In this work, over 60 citizen science projects that considered soil health were reviewed. Citizen science projects were collected based on literature search, expert interviews, project partner contributions and through the mailing lists of the European Network for Soil Awareness (ENSA) and the European Soil Data Center (ESDAC). All projects were then screened for the following characteristics: geographic coverage, duration, scientific factors (e.g. soil properties considered, fieldwork), technological factors (e.g. applications used) and their citizen engagement (e.g. target groups).
 
This database was constructed in context of the Soil Mission funded ECHO project, for the Deliverable 1.1 named “Report on the state of the art of citizen science applied to soil”. More information on the projects: https://echosoil.eu/


 

 

Download the Data.This includes 87 records (projects) classified in 5 categories (below).
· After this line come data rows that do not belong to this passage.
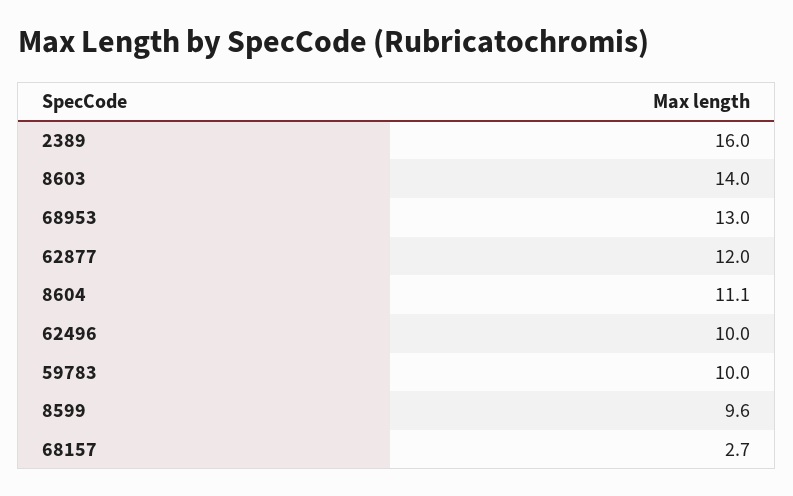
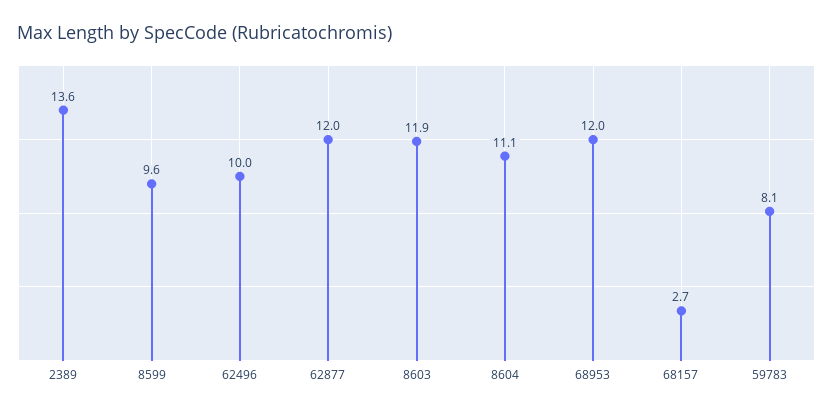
  {
-   "2389": 16,
+   "2389": 13.6,
-   "8603": 14,
+   "8603": 11.9,
-   "68953": 13,
+   "68953": 12,
    "62877": 12,
    "8604": 11.1,
    "62496": 10,
-   "59783": 10,
+   "59783": 8.1,
    "8599": 9.6,
    "68157": 2.7
  }

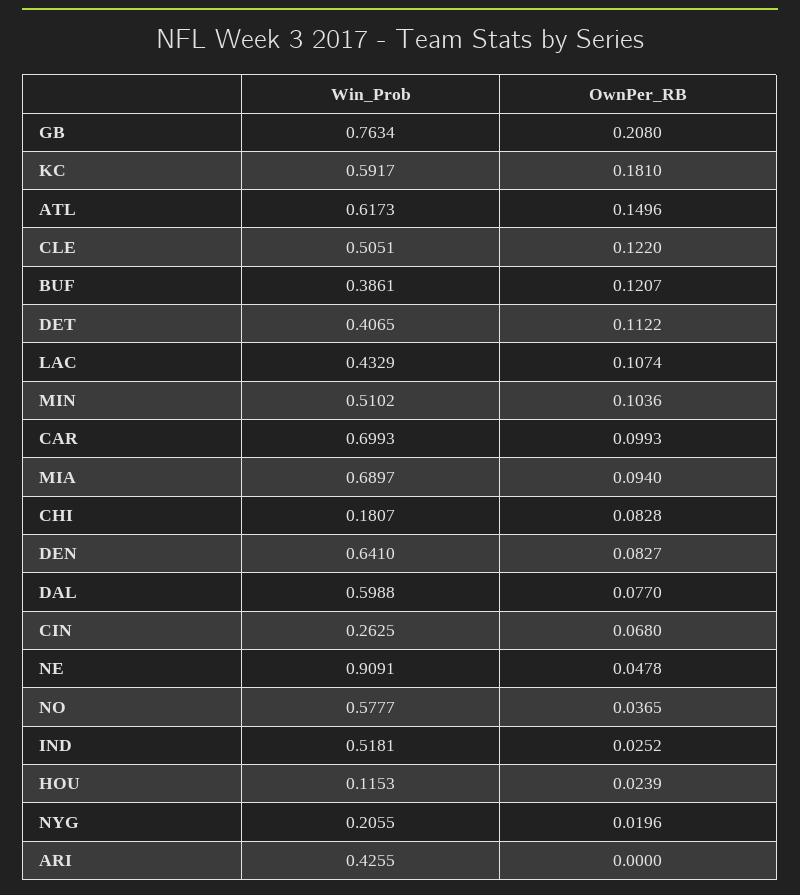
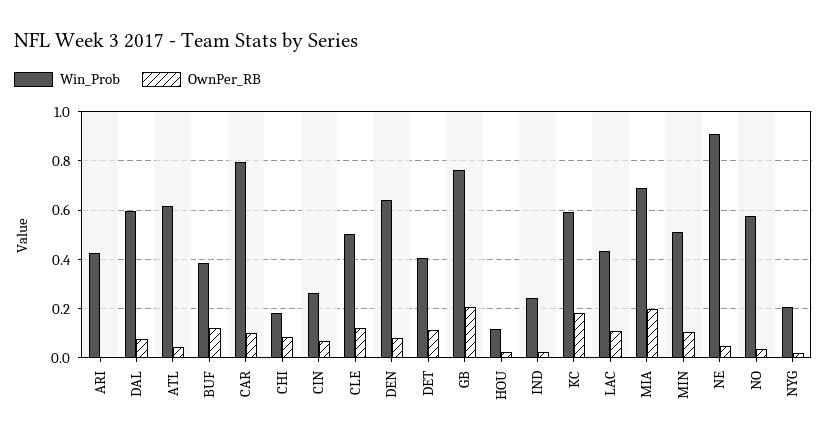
  {
    "Win_Prob": {
      "GB": 0.7634,
      "KC": 0.5917,
      "ATL": 0.6173,
      "CLE": 0.5051,
      "BUF": 0.3861,
      "DET": 0.4065,
      "LAC": 0.4329,
      "MIN": 0.5102,
-     "CAR": 0.6993,
+     "CAR": 0.8,
      "MIA": 0.6897,
      "CHI": 0.1807,
      "DEN": 0.641,
      "DAL": 0.5988,
      "CIN": 0.2625,
      "NE": 0.9091,
      "NO": 0.5777,
-     "IND": 0.5181,
+     "IND": 0.25,
      "HOU": 0.1153,
      "NYG": 0.2055,
      "ARI": 0.4255
    },
    "OwnPer_RB": {
      "GB": 0.208,
      "KC": 0.181,
-     "ATL": 0.1496,
+     "ATL": 0.05,
      "CLE": 0.122,
      "BUF": 0.1207,
      "DET": 0.1122,
      "LAC": 0.1074,
      "MIN": 0.1036,
      "CAR": 0.0993,
-     "MIA": 0.094,
+     "MIA": 0.2,
      "CHI": 0.0828,
      "DEN": 0.0827,
      "DAL": 0.077,
      "CIN": 0.068,
      "NE": 0.0478,
      "NO": 0.0365,
      "IND": 0.0252,
      "HOU": 0.0239,
      "NYG": 0.0196,
      "ARI": 0
    }
  }

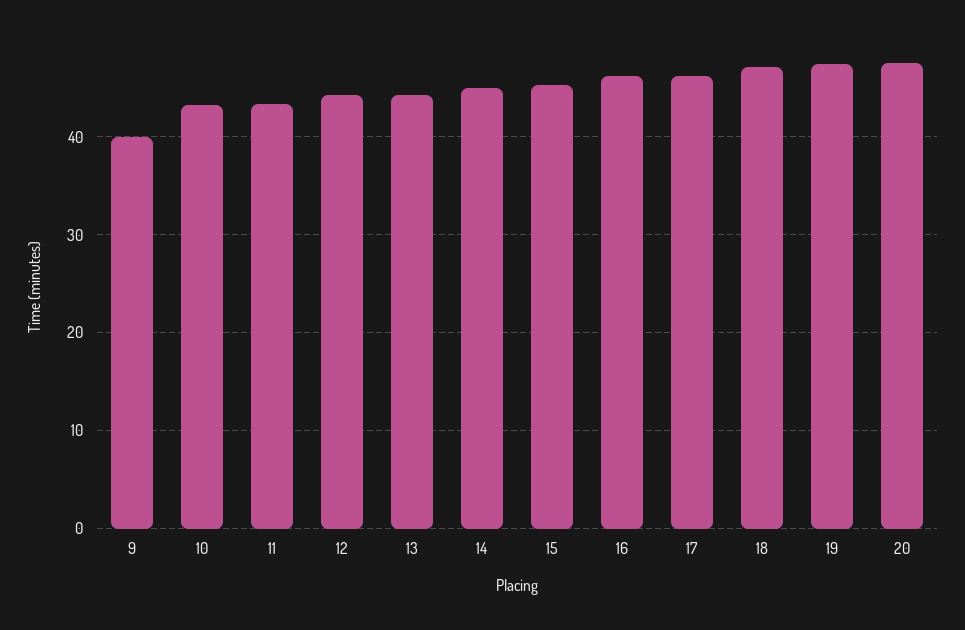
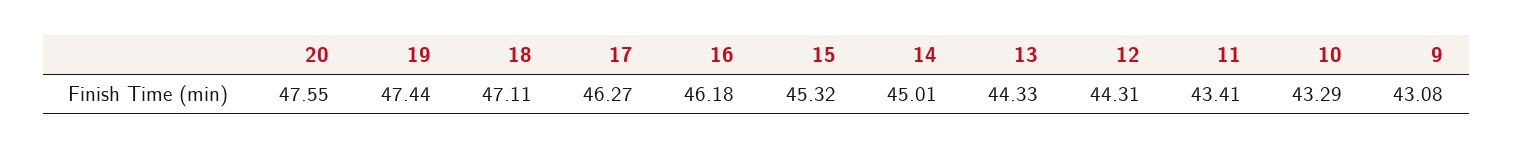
  {
-   "9": 40,
+   "9": 43.08,
    "10": 43.29,
    "11": 43.41,
    "12": 44.31,
    "13": 44.33,
    "14": 45.01,
    "15": 45.32,
    "16": 46.18,
    "17": 46.27,
    "18": 47.11,
    "19": 47.44,
    "20": 47.55
  }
All the circa 40 fields are well self-explained.

Categories that were used to classify reviewed projects based on i.) public participation in scientific projects (Shirk et al. 2012), ii.) whether the main objective of the project was soil-centric or not. Category is the first column in the database. All fields in the database are well explained.
Category A: Collaborative/co-created citizen science participation, soil-specific objective (13 projects)
Category B: Collaborative/co-created citizen science participation, no soil-specific objective (3 projects)
Category C: Contributory citizen science participation, soil-specific objective (48 projects)
Category D: Contributory citizen science participation, no soil-specific objective (8 projects)
Category O: Other projects that did not fit into the review's selection criteria but were of interest to the ECHO horizon project (17 projects).